Quant à François Couturier, c’est un moine tout droit sorti d’une leçon de Barthes au Collège de France, un explorateur aux mille registres, un passant du désert musical, une ombre portée sur le clavier. Il nous restitue l’errance des premiers jours. 

Quelques réserves

Face à une œuvre qui fera date, pas l’ombre d’une quelconque réserve.

Encore un mot...

Le concert de lancement de l’album, qui eut lieu le 11 février au 19PaulFort, fut un moment de grâce inoubliable marqué par les retrouvailles avec un public complice et chaleureux. 

L'auteur

  • François Couturier a d’abord suivi des études de piano classique et de musicologie. Il forme très tôt, avec le contrebassiste Jean-Paul Céléa, un duo exemplaire qui aura la vie longue et constituera le noyau de collaborations multiples : avec John McLaughlin au début des années 80 jusqu’au fameux groupe Passaggio qui enregistre deux albums mythiques pour Label bleu au milieu de la décennie suivante, ou le trio avec Daniel Humair.
    Parallèlement, François Couturier poursuit sa carrière de soliste et entame une collaboration fructueuse avec le joueur d’oud tunisien Anouar Brahem avec lequel il se produira dans le monde entier. Il compose également, à partir de la fin des années 2000, de nombreuses musiques de film qui contribuent à asseoir sa notoriété.
    Il développe surtout ses projets personnels autour du cinéaste Tarkovski, auquel il rend grâce dans deux albums, ou Pergolèse qu’il nous rend si proche. Il joue souvent avec la violoncelliste Anja Lechner issue de la musique classique et ne dédaigne pas les exercices d’introspection en piano solo.
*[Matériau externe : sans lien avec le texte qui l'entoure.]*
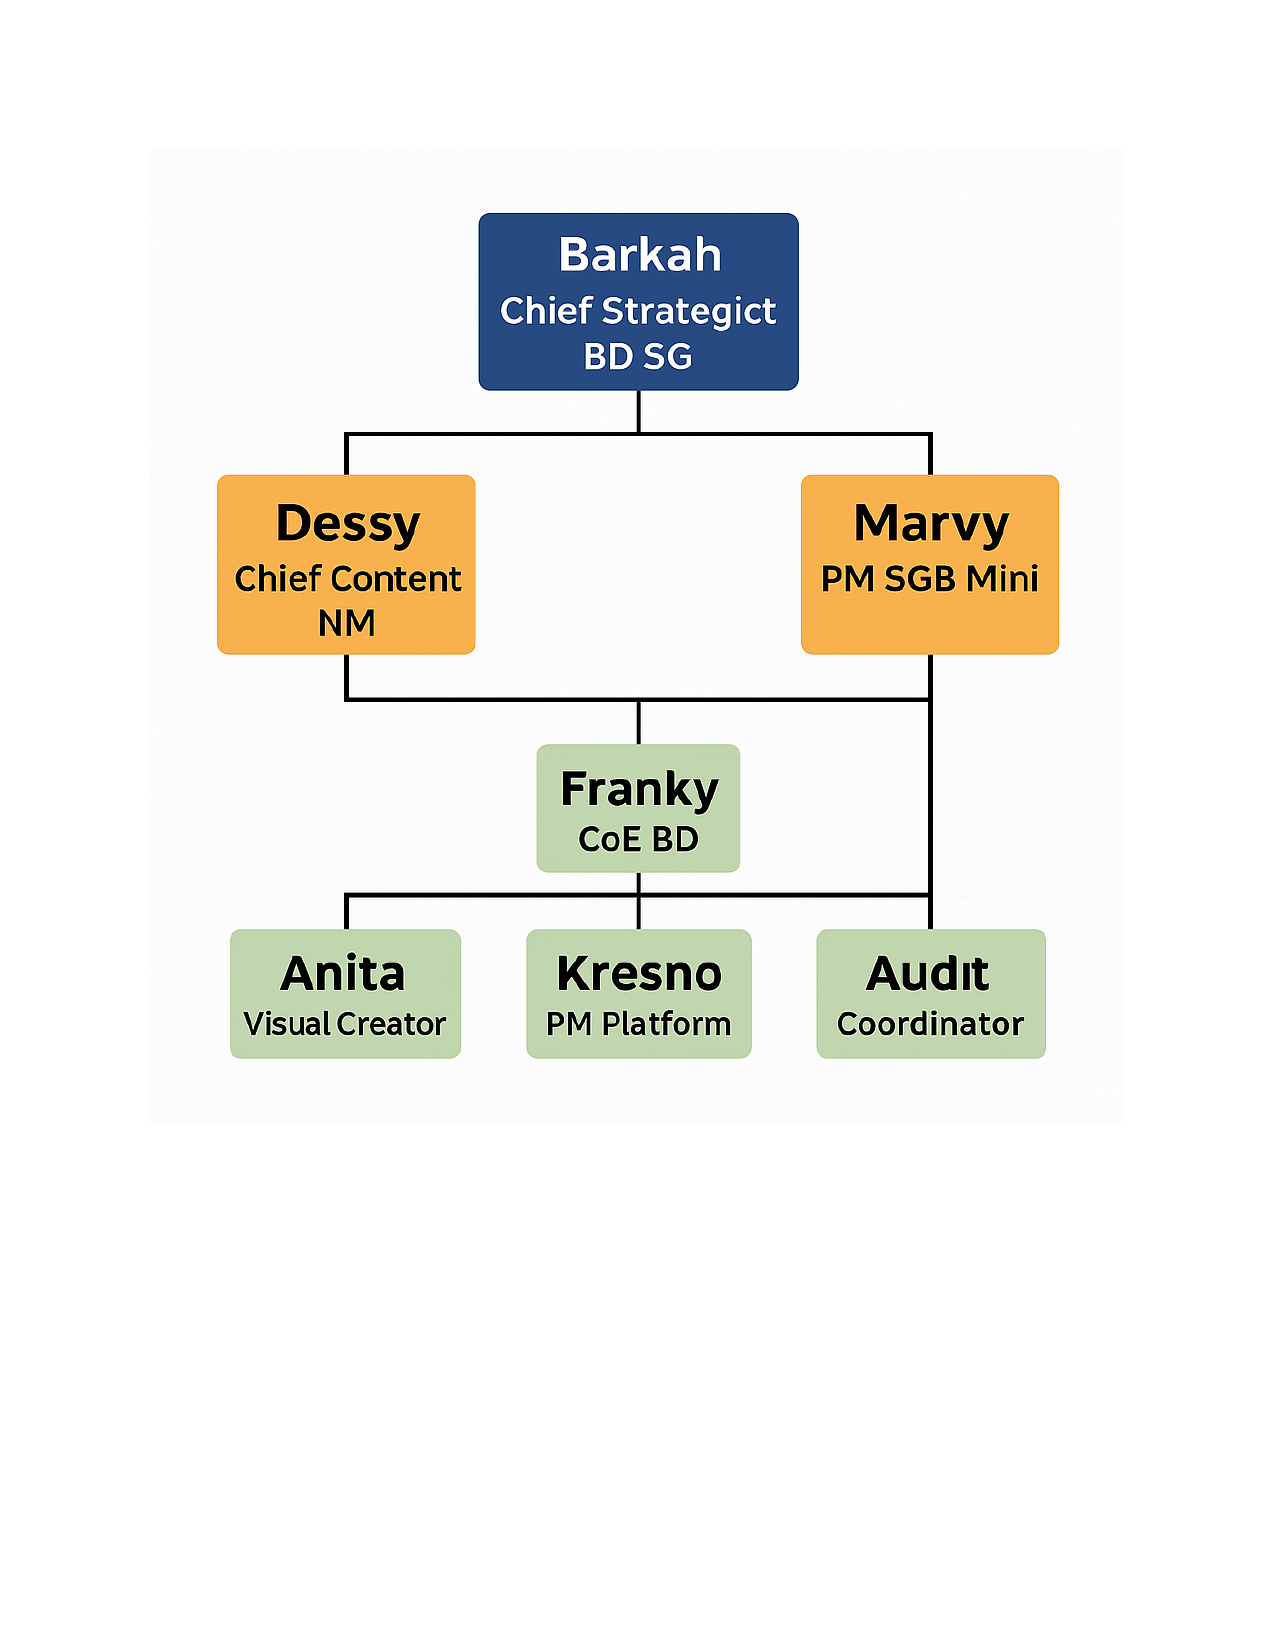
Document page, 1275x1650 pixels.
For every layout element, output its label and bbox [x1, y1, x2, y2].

picture [150, 150, 1125, 1125]
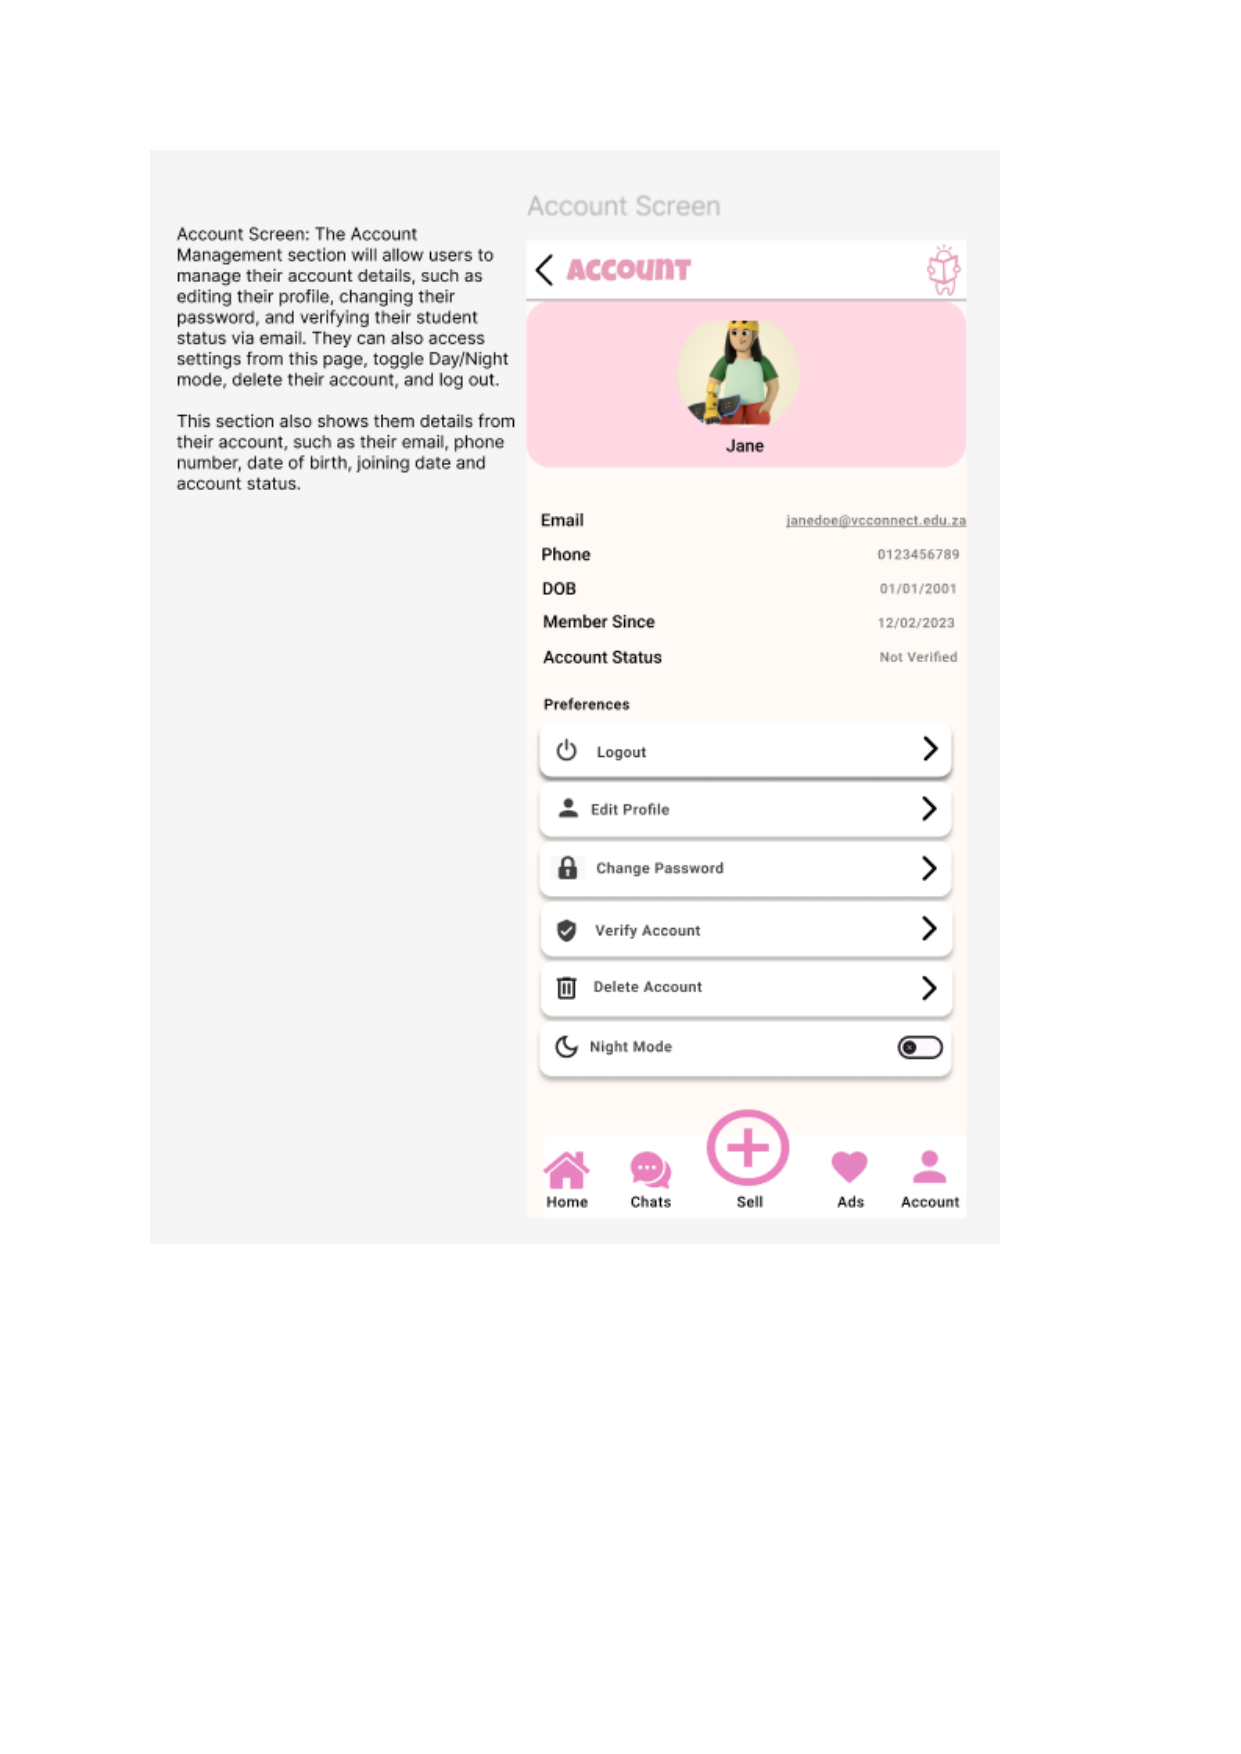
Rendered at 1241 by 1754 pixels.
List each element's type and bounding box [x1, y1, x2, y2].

picture [150, 150, 1001, 1244]
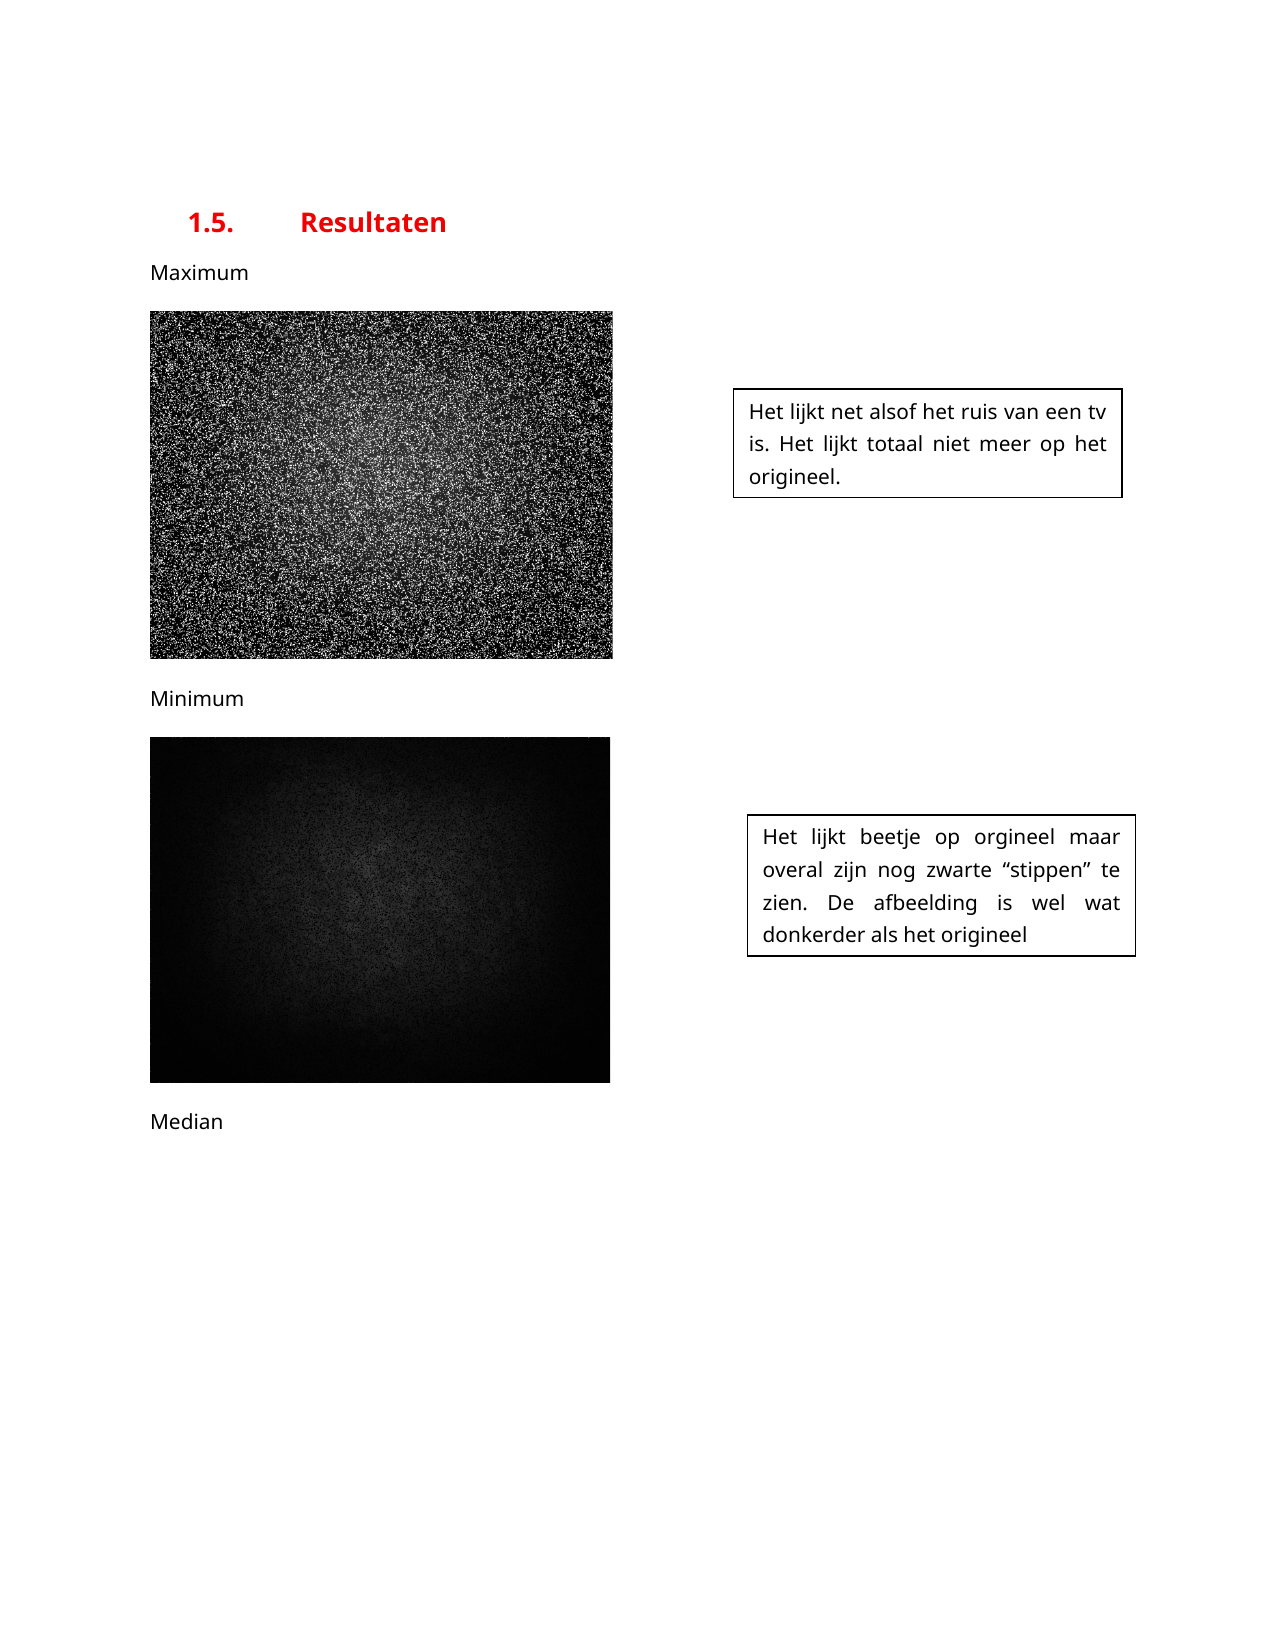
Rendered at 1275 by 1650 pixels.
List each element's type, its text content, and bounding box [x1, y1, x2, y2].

text Median [150, 1107, 1125, 1136]
picture [150, 737, 611, 1083]
picture [150, 311, 613, 659]
subtitle Resultaten [187, 203, 1125, 240]
text Maximum [150, 258, 1125, 287]
text Minimum [150, 684, 1125, 712]
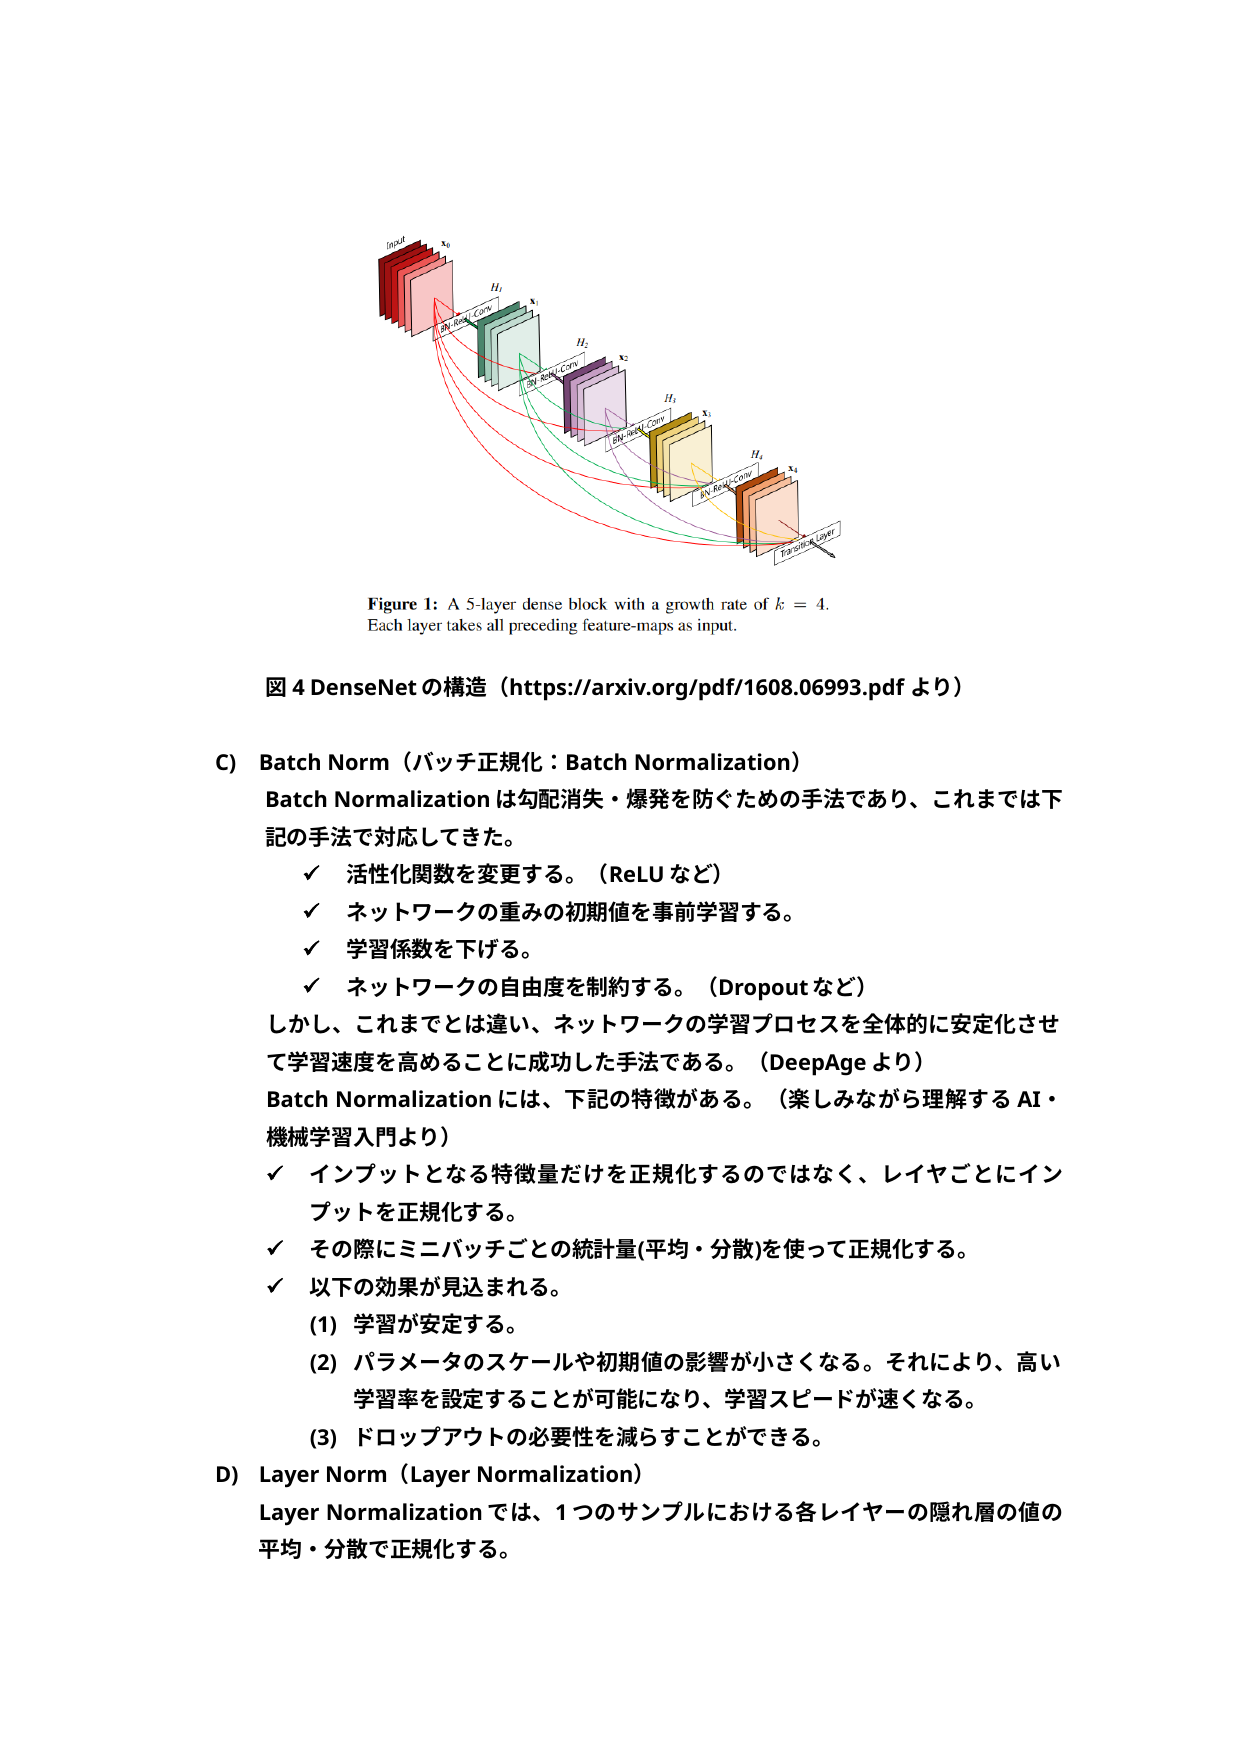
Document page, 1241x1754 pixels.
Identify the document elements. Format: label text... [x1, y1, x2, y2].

list インプットとなる特徴量だけを正規化するのではなく、レイヤごとにインプットを正規化する。 [266, 1154, 1063, 1229]
list 活性化関数を変更する。（ReLUなど） [302, 854, 1063, 892]
list Layer Normalizationでは、1つのサンプルにおける各レイヤーの隠れ層の値の平均・分散で正規化する。 [258, 1492, 1063, 1567]
text 図 DenseNetの構造（https://arxiv.org/pdf/1608.06993.pdf より） [177, 667, 1063, 704]
list 学習係数を下げる。 [302, 929, 1063, 967]
list Batch Normalizationには、下記の特徴がある。（楽しみながら理解するAI・機械学習入門より） [266, 1079, 1063, 1154]
list 学習が安定する。 [309, 1304, 1063, 1342]
list Layer Norm（Layer Normalization） [215, 1454, 1063, 1492]
list Batch Norm（バッチ正規化：Batch Normalization） [215, 742, 1063, 779]
list ネットワークの自由度を制約する。（Dropoutなど） [302, 967, 1063, 1004]
list Batch Normalizationは勾配消失・爆発を防ぐための手法であり、これまでは下記の手法で対応してきた。 [265, 779, 1063, 854]
list しかし、これまでとは違い、ネットワークの学習プロセスを全体的に安定化させて学習速度を高めることに成功した手法である。（DeepAgeより） [266, 1004, 1063, 1079]
list その際にミニバッチごとの統計量(平均・分散)を使って正規化する。 [266, 1229, 1063, 1267]
list ネットワークの重みの初期値を事前学習する。 [302, 892, 1063, 929]
list ドロップアウトの必要性を減らすことができる。 [309, 1417, 1063, 1454]
list 以下の効果が見込まれる。 [266, 1267, 1063, 1304]
list パラメータのスケールや初期値の影響が小さくなる。それにより、高い学習率を設定することが可能になり、学習スピードが速くなる。 [309, 1342, 1063, 1417]
picture [345, 216, 895, 656]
  • Dominique Pifarély est premier prix de violon au Conservatoire à l’âge de vingt ans. Il est très sollicité par le monde du jazz dès le début des années 80 : il remplace Didier Lockwood au sein du Swing Strings System de Didier Levallet, co-dirige une décennie plus tard un quartet acoustique avec Louis Sclavis qu’il retrouvera dans différentes formations et il débute une collaboration au long cours avec François Couturier. Il conduit plusieurs projets en son nom, dont plusieurs témoignent de son intérêt pour la littérature et la poésie, en particulier des concerts-lectures (François Bon, Pierre Baux).